### Your task
Check each line of the listing for the string "pillow", count the lines that have it, and answer with that number only.

-----

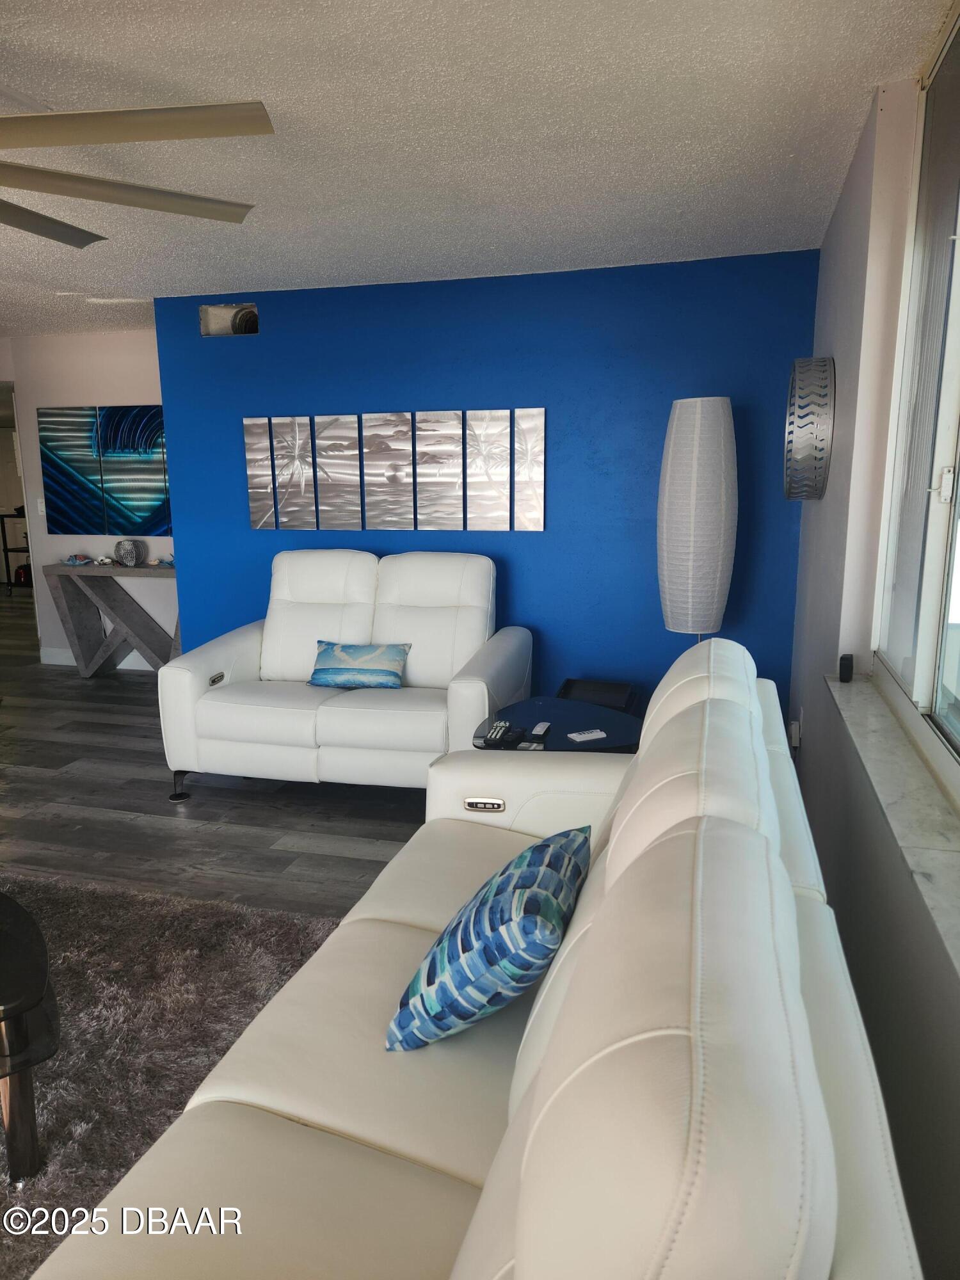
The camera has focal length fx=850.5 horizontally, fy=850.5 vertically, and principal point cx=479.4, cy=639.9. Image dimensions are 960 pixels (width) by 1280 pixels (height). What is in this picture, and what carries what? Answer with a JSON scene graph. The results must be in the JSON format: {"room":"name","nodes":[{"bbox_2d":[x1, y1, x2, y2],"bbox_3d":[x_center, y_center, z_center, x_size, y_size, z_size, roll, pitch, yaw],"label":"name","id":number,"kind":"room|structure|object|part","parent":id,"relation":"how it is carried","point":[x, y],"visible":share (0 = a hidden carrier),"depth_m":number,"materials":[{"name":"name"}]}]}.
{"room":"living room","nodes":[
{"label":"living room","id":0,"kind":"room"},
{"bbox_2d":[0,325,173,662],"bbox_3d":[-2.961,-1.029,6.432,3.343,2.444,0.144,3,12,15],"label":"beige wall","id":1,"kind":"structure","parent":0,"point":[96,391],"depth_m":6.24,"materials":[{"name":"white paint"}]},
{"bbox_2d":[35,497,46,516],"bbox_3d":[-3.289,-0.997,6.385,0.072,0.125,0.016,3,12,15],"label":"light switch","id":2,"kind":"object","parent":1,"relation":"attached to","point":[43,507],"visible":0.77,"depth_m":6.38,"materials":[{"name":"white plastic"}]},
{"bbox_2d":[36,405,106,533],"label":"picture","id":3,"kind":"object","parent":1,"relation":"attached to","point":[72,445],"visible":0.97,"depth_m":6.13},
{"bbox_2d":[41,647,157,669],"bbox_3d":[-2.069,0.178,6.289,2.669,0.117,0.018,3,12,15],"label":"baseboard","id":4,"kind":"structure","parent":1,"relation":"attached to","point":[136,668],"depth_m":6.55,"materials":[{"name":"white paint"}]},
{"bbox_2d":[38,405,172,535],"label":"wall art","id":5,"kind":"object","parent":1,"relation":"attached to","point":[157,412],"visible":0.9,"depth_m":6.11,"materials":[{"name":"blue metal"}]},
{"bbox_2d":[0,593,433,918],"bbox_3d":[-2.541,0.679,4.347,9.155,0.104,10.361,3,12,15],"label":"floor","id":6,"kind":"structure","parent":0,"point":[209,834],"depth_m":3.73,"materials":[{"name":"wood"}]},
{"bbox_2d":[0,510,33,592],"bbox_3d":[-5.433,-1.087,10.544,0.819,0.980,0.482,3,12,15],"label":"shelf","id":7,"kind":"object","parent":6,"relation":"on","point":[6,550],"visible":0.52,"depth_m":10.41,"materials":[{"name":"black metal"}]},
{"bbox_2d":[41,561,180,677],"bbox_3d":[-2.450,-0.124,6.095,1.240,0.796,0.375,3,12,15],"label":"console table","id":8,"kind":"object","parent":6,"relation":"on","point":[138,571],"visible":0.81,"depth_m":6.04,"materials":[{"name":"grey wood"}]},
{"bbox_2d":[64,553,95,566],"bbox_3d":[-2.953,-0.593,6.253,0.225,0.069,0.166,7,13,32],"label":"decorative object","id":9,"kind":"object","parent":8,"relation":"on","point":[72,560],"visible":0.99,"depth_m":6.23,"materials":[{"name":"blue"}]},
{"bbox_2d":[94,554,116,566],"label":"seashell","id":10,"kind":"object","parent":8,"relation":"on","point":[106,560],"visible":0.99,"depth_m":6.19,"materials":[{"name":"white"}]},
{"bbox_2d":[113,538,143,567],"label":"vase","id":11,"kind":"object","parent":8,"relation":"on","point":[127,552],"visible":1,"depth_m":6.02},
{"bbox_2d":[147,554,174,567],"bbox_3d":[-2.286,-0.571,6.151,0.214,0.064,0.150,-5,12,-20],"label":"seashell","id":12,"kind":"object","parent":8,"relation":"on","point":[157,563],"visible":0.93,"depth_m":6.13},
{"bbox_2d":[0,876,343,1279],"bbox_3d":[-1.466,1.132,1.801,2.422,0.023,2.455,3,12,15],"label":"rug","id":13,"kind":"object","parent":6,"relation":"on","point":[101,926],"visible":0.66,"depth_m":2.30,"materials":[{"name":"grey carpet"}]},
{"bbox_2d":[0,888,60,1180],"bbox_3d":[-1.336,0.881,1.861,0.761,0.416,0.963,-10,15,-40],"label":"coffee table","id":14,"kind":"object","parent":13,"relation":"on","point":[32,982],"visible":1,"depth_m":1.76,"materials":[{"name":"black"}]},
{"bbox_2d":[157,549,533,802],"bbox_3d":[-0.583,0.136,4.092,1.584,1.039,0.996,3,12,15],"label":"loveseat","id":15,"kind":"object","parent":6,"relation":"on","point":[354,587],"visible":0.9,"depth_m":3.88,"materials":[{"name":"white leather"}]},
{"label":"sofa leg","id":16,"kind":"part","parent":15,"relation":"part of","materials":[{"name":"black metal"}]},
{"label":"button","id":17,"kind":"part","parent":15,"relation":"part of","materials":[{"name":"metal"}]},
{"bbox_2d":[308,640,411,689],"bbox_3d":[-0.570,0.119,4.008,0.501,0.211,0.187,3,12,15],"label":"throw pillow","id":18,"kind":"object","parent":15,"relation":"on","point":[383,673],"visible":1,"depth_m":3.95,"materials":[{"name":"fabric"}]},
{"bbox_2d":[29,635,925,1279],"bbox_3d":[0.114,0.637,1.585,0.926,1.003,2.329,3,12,15],"label":"sofa","id":19,"kind":"object","parent":6,"relation":"on","point":[550,1058],"visible":0.99,"depth_m":1.06,"materials":[{"name":"leather"}]},
{"bbox_2d":[385,823,593,1052],"bbox_3d":[0.041,0.533,1.586,0.287,0.306,0.507,3,12,15],"label":"throw pillow","id":20,"kind":"object","parent":19,"relation":"on","point":[531,870],"visible":0.98,"depth_m":1.41,"materials":[{"name":"blue fabric"}]},
{"bbox_2d":[471,696,642,754],"bbox_3d":[0.307,0.561,3.260,0.664,0.496,0.717,3,12,15],"label":"side table","id":21,"kind":"object","parent":6,"relation":"on","point":[607,743],"visible":0.33,"depth_m":3.21,"materials":[{"name":"black glass"}]},
{"bbox_2d":[482,719,519,746],"bbox_3d":[0.080,0.331,3.039,0.088,0.028,0.174,3,12,15],"label":"remote control","id":22,"kind":"object","parent":21,"relation":"on","point":[496,727],"visible":0.99,"depth_m":3.00,"materials":[{"name":"black plastic"}]},
{"bbox_2d":[529,721,551,738],"bbox_3d":[0.222,0.322,3.083,0.040,0.019,0.146,3,12,15],"label":"remote control","id":23,"kind":"object","parent":21,"relation":"on","point":[541,729],"visible":0.99,"depth_m":3.05,"materials":[{"name":"plastic"}]},
{"bbox_2d":[565,728,608,741],"bbox_3d":[0.381,0.336,3.005,0.133,0.015,0.068,-5,12,-23],"label":"remote control","id":24,"kind":"object","parent":21,"relation":"on","point":[589,735],"visible":0.99,"depth_m":2.99,"materials":[{"name":"white plastic"}]},
{"bbox_2d":[558,677,640,713],"bbox_3d":[0.573,0.417,4.294,0.407,0.353,0.437,3,12,15],"label":"black box","id":25,"kind":"object","parent":6,"relation":"on","point":[600,697],"visible":0.33,"depth_m":4.27,"materials":[{"name":"black"}]},
{"bbox_2d":[656,396,737,642],"bbox_3d":[1.007,-0.227,4.018,0.364,1.779,0.359,3,12,15],"label":"floor lamp","id":26,"kind":"object","parent":6,"relation":"on","point":[697,429],"visible":0.9,"depth_m":3.82,"materials":[{"name":"white paper"}]},
{"bbox_2d":[0,0,956,339],"bbox_3d":[-2.853,-1.722,3.358,8.022,0.111,9.506,3,12,15],"label":"ceiling","id":27,"kind":"structure","parent":0,"point":[267,71],"depth_m":2.52,"materials":[{"name":"white paint"}]},
{"bbox_2d":[0,98,270,249],"bbox_3d":[-1.284,-1.144,1.774,1.552,0.418,1.565,-11,15,-42],"label":"ceiling fan","id":28,"kind":"object","parent":27,"relation":"hanging from","point":[228,132],"visible":0.99,"depth_m":1.85,"materials":[{"name":"metal"}]},
{"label":"fan blade","id":29,"kind":"part","parent":28,"relation":"part of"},
{"bbox_2d":[149,247,819,723],"bbox_3d":[-0.084,-0.696,4.711,3.534,2.448,0.162,3,12,15],"label":"blue wall","id":30,"kind":"structure","parent":0,"point":[265,385],"depth_m":4.45,"materials":[{"name":"blue paint"}]},
{"bbox_2d":[198,302,259,336],"bbox_3d":[-1.386,-1.802,4.808,0.390,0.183,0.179,3,12,15],"label":"wall vent","id":31,"kind":"object","parent":30,"relation":"in","point":[225,310],"visible":0.71,"depth_m":4.81,"materials":[{"name":"metal"}]},
{"bbox_2d":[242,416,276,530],"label":"wall art panel","id":32,"kind":"object","parent":30,"relation":"attached to","point":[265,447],"visible":0.99,"depth_m":4.83,"materials":[{"name":"silver metal"}]},
{"bbox_2d":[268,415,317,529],"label":"wall art panel","id":33,"kind":"object","parent":30,"relation":"attached to","point":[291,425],"visible":0.99,"depth_m":4.75,"materials":[{"name":"silver metal"}]},
{"bbox_2d":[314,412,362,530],"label":"wall art panel","id":34,"kind":"object","parent":30,"relation":"attached to","point":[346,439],"visible":1,"depth_m":4.69,"materials":[{"name":"silver metal"}]},
{"bbox_2d":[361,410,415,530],"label":"wall art panel","id":35,"kind":"object","parent":30,"relation":"attached to","point":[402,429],"visible":1,"depth_m":4.62,"materials":[{"name":"silver metal"}]},
{"bbox_2d":[244,407,544,531],"bbox_3d":[-0.483,-0.923,4.627,1.629,0.624,0.035,3,12,15],"label":"wall art","id":36,"kind":"object","parent":30,"relation":"attached to","point":[246,420],"visible":0.99,"depth_m":4.60,"materials":[{"name":"silver metal"}]},
{"bbox_2d":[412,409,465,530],"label":"wall art panel","id":37,"kind":"object","parent":30,"relation":"attached to","point":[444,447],"visible":1,"depth_m":4.55,"materials":[{"name":"silver metal"}]},
{"bbox_2d":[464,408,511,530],"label":"wall art panel","id":38,"kind":"object","parent":30,"relation":"attached to","point":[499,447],"visible":1,"depth_m":4.47,"materials":[{"name":"silver metal"}]},
{"bbox_2d":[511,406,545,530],"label":"wall art panel","id":39,"kind":"object","parent":30,"relation":"attached to","point":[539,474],"visible":1,"depth_m":4.44,"materials":[{"name":"silver metal"}]},
{"bbox_2d":[785,37,959,1279],"bbox_3d":[0.694,0.038,0.903,0.190,2.514,6.523,3,12,15],"label":"right wall","id":40,"kind":"structure","parent":0,"point":[808,767],"depth_m":2.24,"materials":[{"name":"grey paint"}]},
{"bbox_2d":[788,718,801,747],"bbox_3d":[1.351,0.398,3.642,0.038,0.116,0.067,3,12,15],"label":"wall socket","id":41,"kind":"object","parent":40,"relation":"attached to","point":[795,727],"visible":0.78,"depth_m":3.61,"materials":[{"name":"white plastic"}]},
{"bbox_2d":[784,356,835,503],"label":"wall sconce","id":42,"kind":"object","parent":40,"relation":"attached to","point":[805,439],"visible":0.99,"depth_m":3.20,"materials":[{"name":"silver metal"}]},
{"bbox_2d":[824,670,959,973],"bbox_3d":[0.807,0.345,1.455,0.187,0.035,2.224,3,12,15],"label":"window sill","id":43,"kind":"structure","parent":40,"relation":"attached to","point":[900,776],"depth_m":1.64,"materials":[{"name":"white stone"}]},
{"bbox_2d":[837,652,854,682],"bbox_3d":[1.089,0.081,2.529,0.039,0.075,0.066,3,12,15],"label":"small black device","id":44,"kind":"object","parent":43,"relation":"on","point":[845,660],"visible":0.99,"depth_m":2.50,"materials":[{"name":"black plastic"}]},
{"bbox_2d":[870,4,959,770],"bbox_3d":[0.887,-0.461,1.317,0.111,1.645,2.242,3,12,15],"label":"window","id":45,"kind":"structure","parent":40,"relation":"in","point":[955,391],"depth_m":2.11,"materials":[{"name":"glass"}]},
{"bbox_3d":[1.080,-0.362,2.000,0.048,0.081,0.043,3,12,15],"label":"window latch","id":46,"kind":"part","parent":45,"relation":"part of","materials":[{"name":"metal"}]}
]}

-----

### Solution to this task
2